Some seven years ago, British celebrity chef Jamie Oliver traveled to Huntington, West Virginia, on a mission: To save the residents of the so-called “fattest and unhealthiest” U.S. city from themselves.
As Oliver’s ABC reality show, “Jamie Oliver’s Food Revolution,” told the story, the residents of Huntington were slowly being killed by the fatty, fried foods dominating the menus of their city’s school cafeterias. And as the cameras rolled, he was going to put a stop to it.

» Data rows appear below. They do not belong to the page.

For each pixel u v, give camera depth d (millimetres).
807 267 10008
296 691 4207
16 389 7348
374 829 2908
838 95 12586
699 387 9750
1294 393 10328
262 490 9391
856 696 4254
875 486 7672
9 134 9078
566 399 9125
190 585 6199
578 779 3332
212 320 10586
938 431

Of course, it didn’t work out that way. Students were unhappy with the changes Oliver made to their schools’ cafeteria offerings — which didn’t even meet the U.S. Department of Agriculture’s nutrition standards — and meal participation began to drop. Rhonda McCoy, the county’s schools food-service director, was left to pick up the pieces.
In the piece, titled “Revenge of the Lunch Lady,” food writer Jane Black, who has been closely following Huntington’s school lunch trouble since 2010, describes how McCoy, depicted as a villain by Oliver’s TV cameras, has succeeded in improving the meals in her county’s school cafeterias — an effort that actually began before Oliver even set foot in Huntington.
HuffPost recently spoke with Black about McCoy’s success in West Virginia and what that success says about the challenges — and opportunities — facing school cafeterias nationwide.
I know that you have reported on Jamie Oliver and school lunches in Huntington before. What inspired you to jump back into the fray at this particular time?
I’ve been watching [the people in Huntington] for years and years and staying in touch with them, and had been so impressed with what they had achieved. It seemed like a story that really needed to be told.
I think there are great concerns right now that the Republicans who control both houses of Congress could take an ax to the [school lunch] programs. On the other hand, I’m also hearing that they have a lot of other things on their list, so it’s a question of if and when they will get to it.